(Data excerpts)

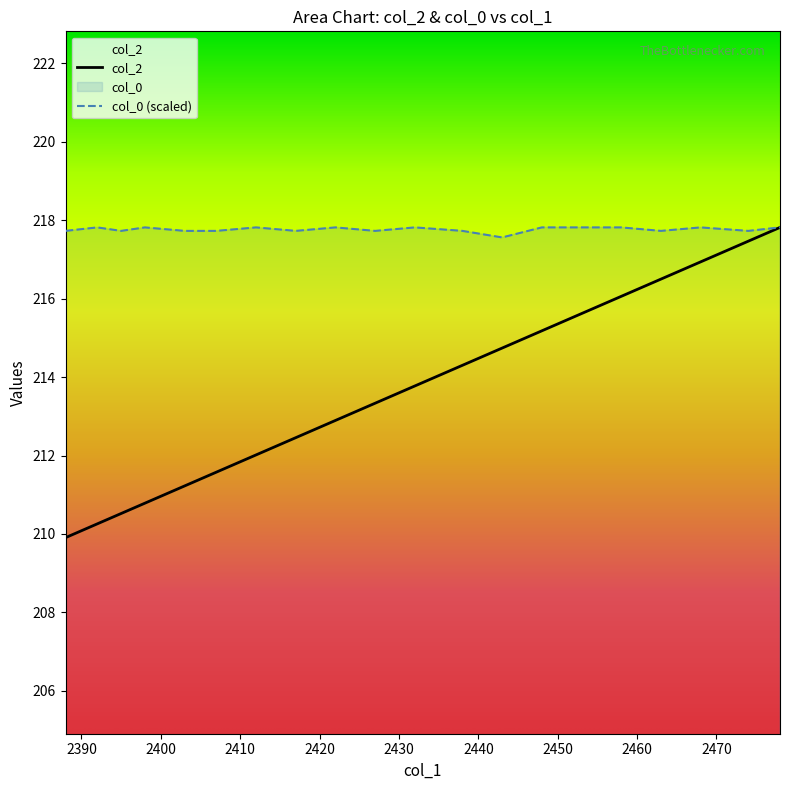

Reading left to right, extract all data points from this chart.

col_2: 209.9	210.3	210.5	210.8	211.2	211.6	212.0	212.5	212.9	213.3	213.8	214.3	214.7	215.2	215.6	216.1	216.5	216.9	217.5	217.8
col_0: 217.7	217.8	217.7	217.8	217.7	217.7	217.8	217.7	217.8	217.7	217.8	217.7	217.6	217.8	217.8	217.8	217.7	217.8	217.7	217.8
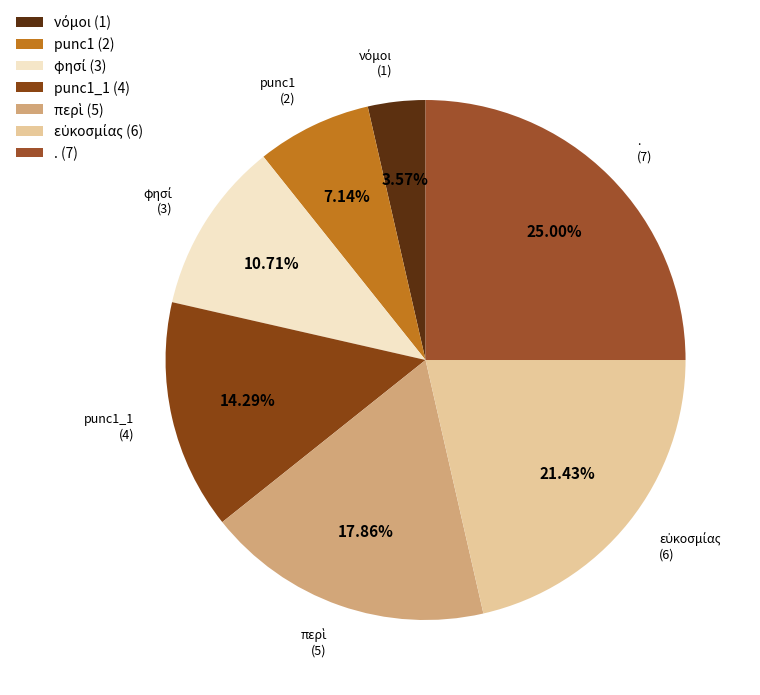

Does any single category account for the majority?

No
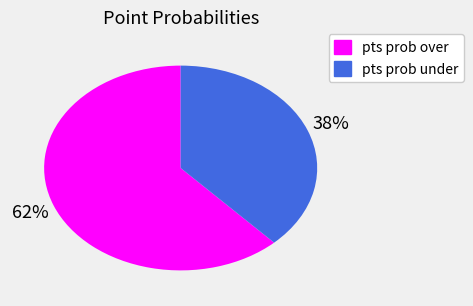

Does any single category account for the majority?

Yes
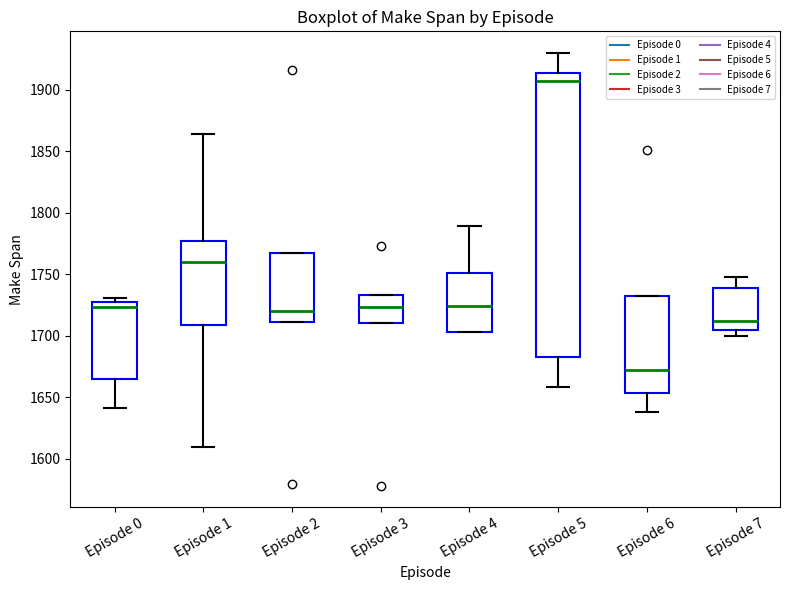

Reading left to right, transcribe this box plot: for each box, give where its median line is, the range the box spans, and where its two whiskers end, as read against the y-axis. The values are not printed on the chart, so give them approximately, as read against the axis.

Episode 0: median 1725 (just below the box's upper edge), box 1665 to 1725, whiskers 1640 to 1730
Episode 1: median 1760, box 1710 to 1775, whiskers 1610 to 1865
Episode 2: median 1720, box 1710 to 1765, whiskers 1710 to 1765
Episode 3: median 1725, box 1710 to 1735, whiskers 1710 to 1735
Episode 4: median 1725, box 1705 to 1750, whiskers 1705 to 1790
Episode 5: median 1905, box 1685 to 1915, whiskers 1660 to 1930
Episode 6: median 1670, box 1655 to 1730, whiskers 1640 to 1730
Episode 7: median 1710, box 1705 to 1740, whiskers 1700 to 1750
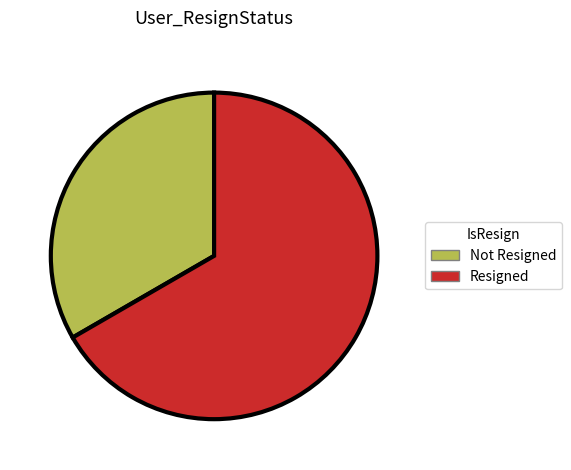

Is it true that Resigned is 56% of the pie?

False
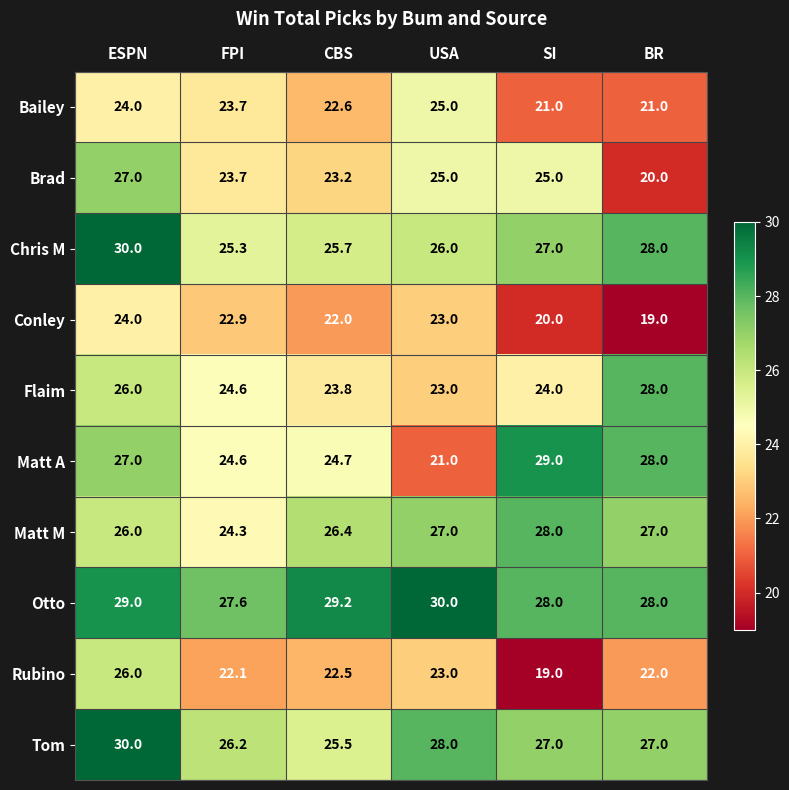

What is the minimum value for Matt A?

21.0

**WHAT YOU HAVE TO DO:** Count the lines in the data above that contain the word "left" and give only the number.

**PROBLEM SOLUTION:** 2